◆ What is expected
Could you rewrite every one of the items below as a JSON list of strings, one string per line, with blank lines skipped and the pictures left out?

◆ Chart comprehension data
◆ ◆ ◆ ◆ ◆

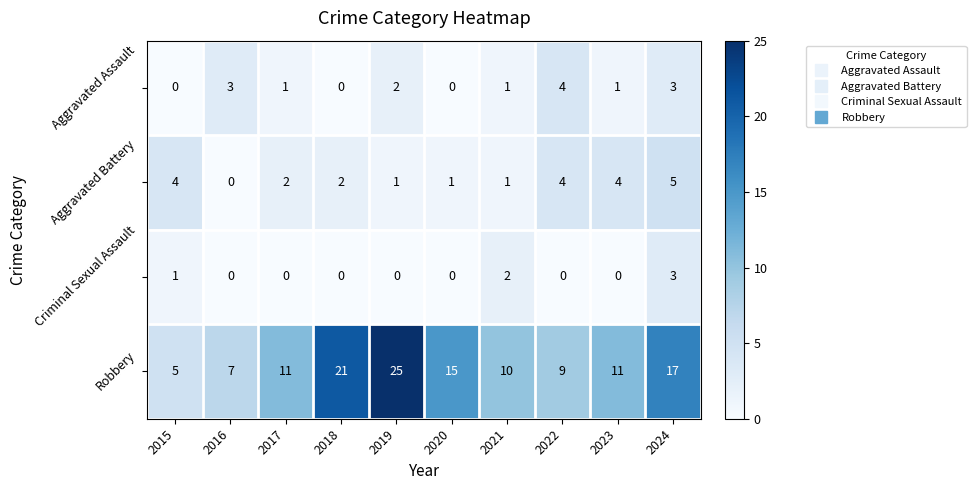

Between 2020 and 2023, which series saw the biggest shift?

Robbery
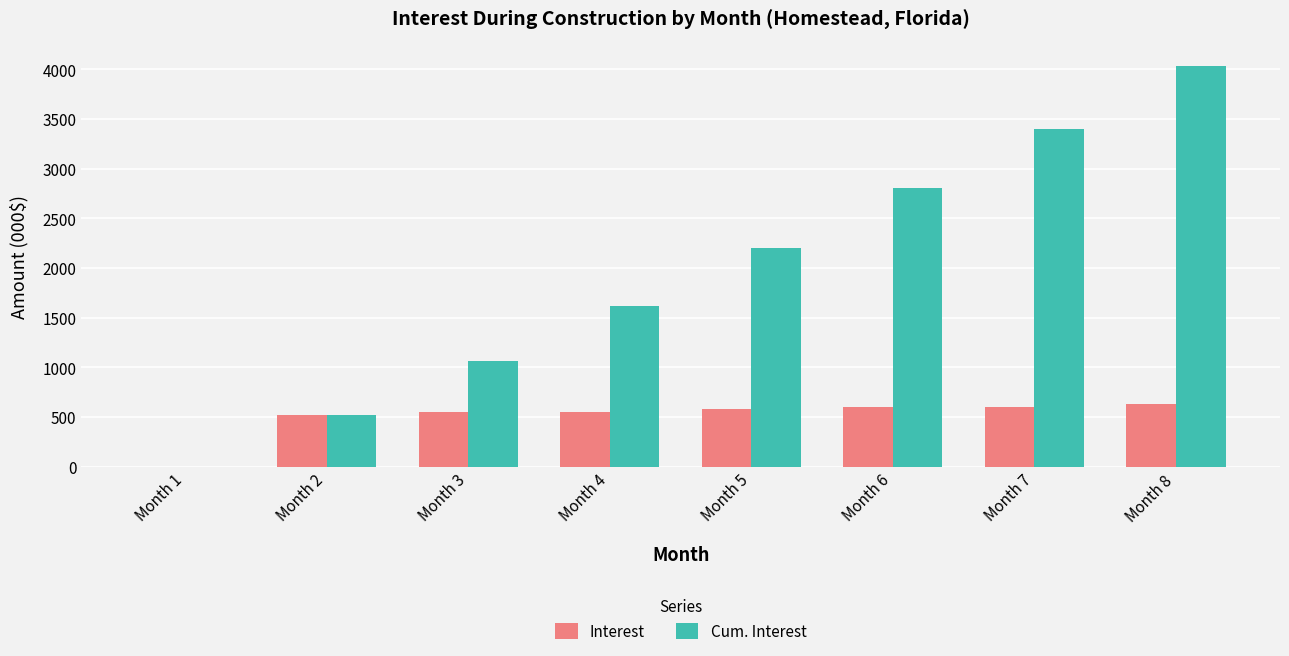

The value of Cum. Interest at Month 2 is 260.3. True or false?

False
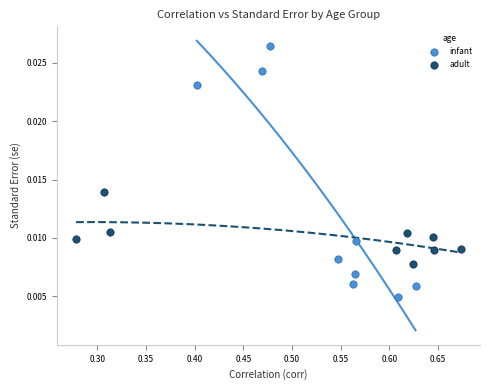

Which series contains the lowest Y value?

infant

◆ ◆ ◆ ◆ ◆

◆ Exercise solution
[
  "Between 2020 and 2023, which series saw the biggest shift?",
  "Robbery",
  "The value of Cum. Interest at Month 2 is 260.3. True or false?",
  "False",
  "Which series contains the lowest Y value?",
  "infant"
]